On Thursday, 25 August 2016 at 14:42:28 UTC, Basile B. wrote:
On Thursday, 25 August 2016 at 11:16:52 UTC, Cecil Ward wrote:
[...]
I'll add
* create temporaries based on the const function attribute.
I don't know why but I believed that it was already the case.

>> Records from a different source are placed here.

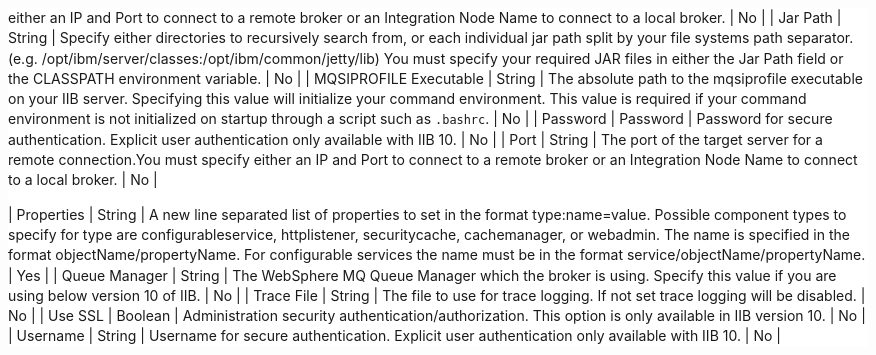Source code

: either an IP and Port to connect to a remote broker or an Integration Node Name to connect to a local broker.
  | No |
|
 Jar Path | String | Specify either directories to recursively search from, or each individual jar path split by your 
file systems path separator. (e.g. /opt/ibm/server/classes:/opt/ibm/common/jetty/lib) You must specify your required JAR
 files in either the Jar Path field or the CLASSPATH environment variable.
  | No |
| MQSIPROFILE Executable | String | 
The absolute path to the mqsiprofile executable on your IIB server. Specifying this value will initialize your command 
environment. This value is required if your command environment is not initialized on startup through a script such as 
`.bashrc`.
  | No |
| Password | Password | Password for secure authentication. Explicit user authentication only 
available with IIB 10.
  | No |
| Port | String | The port of the target server for a remote connection.You must specify
 either an IP and Port to connect to a remote broker or an Integration Node Name to connect to a local broker.
  | No |

| Properties | String | A new line separated list of properties to set in the format type:name=value. Possible component
 types to specify for type are configurableservice, httplistener, securitycache, cachemanager, or webadmin. The name is 
specified in the format objectName/propertyName. For configurable services the name must be in the format 
service/objectName/propertyName.
  | Yes |
| Queue Manager | String | The WebSphere MQ Queue Manager which the broker is
 using. Specify this value if you are using below version 10 of IIB.
  | No |
| Trace File | String | The file to use 
for trace logging. If not set trace logging will be disabled. | No |
| Use SSL | Boolean | Administration security 
authentication/authorization. This option is only available in IIB version 10.
  | No |
| Username | String | Username 
for secure authentication. Explicit user authentication only available with IIB 10.
  | No |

After disassembling a short test with DMD and LDMD2 it appears
clearly that this is not true:
°°°°°°°°°°°°°°°°°°°°°°°°°°
struct Foo
{
immutable _u = 8;
int foo() const
{
return 8 * _u;
}
}
int use(ref const(Foo) foo)
{
return foo.foo() + foo.foo();
}
°°°°°°°°°°°°°°°°°°°°°°°°°°
disasm of use (LDC2 via LDMD2, -O -release)
0000000000402930h sub rsp, 18h
0000000000402934h mov qword ptr [rsp+10h], rdi
0000000000402939h call 00000000004028F0h ; (Foo.foo)
000000000040293Eh mov rdi, qword ptr [rsp+10h]
0000000000402943h mov dword ptr [rsp+0Ch], eax
0000000000402947h call 00000000004028F0h ; (Foo.foo)
000000000040294Ch mov ecx, dword ptr [rsp+0Ch]
0000000000402950h add ecx, eax
0000000000402952h mov eax, ecx
0000000000402954h add rsp, 18h
0000000000402958h ret
But Foo.foo constness guarantees that Foo state is not
modified. So the result of the first CALL could be cached in a
temporary and reused instead of the second CALL. This would
help for example in loops when a getter function is called to
know the iteration count.
The problem of the non-caching of appropriate function calls is
not confined to methods. It also is observable when calling
explicitly pure-marked external functions, eg. my_pure() +
my_pure() makes two calls. (Checked in GCC -O3, with an extern
pure-marked function.)
This is often covered up by inlining with full expansion, as
non-extern functions don't show this.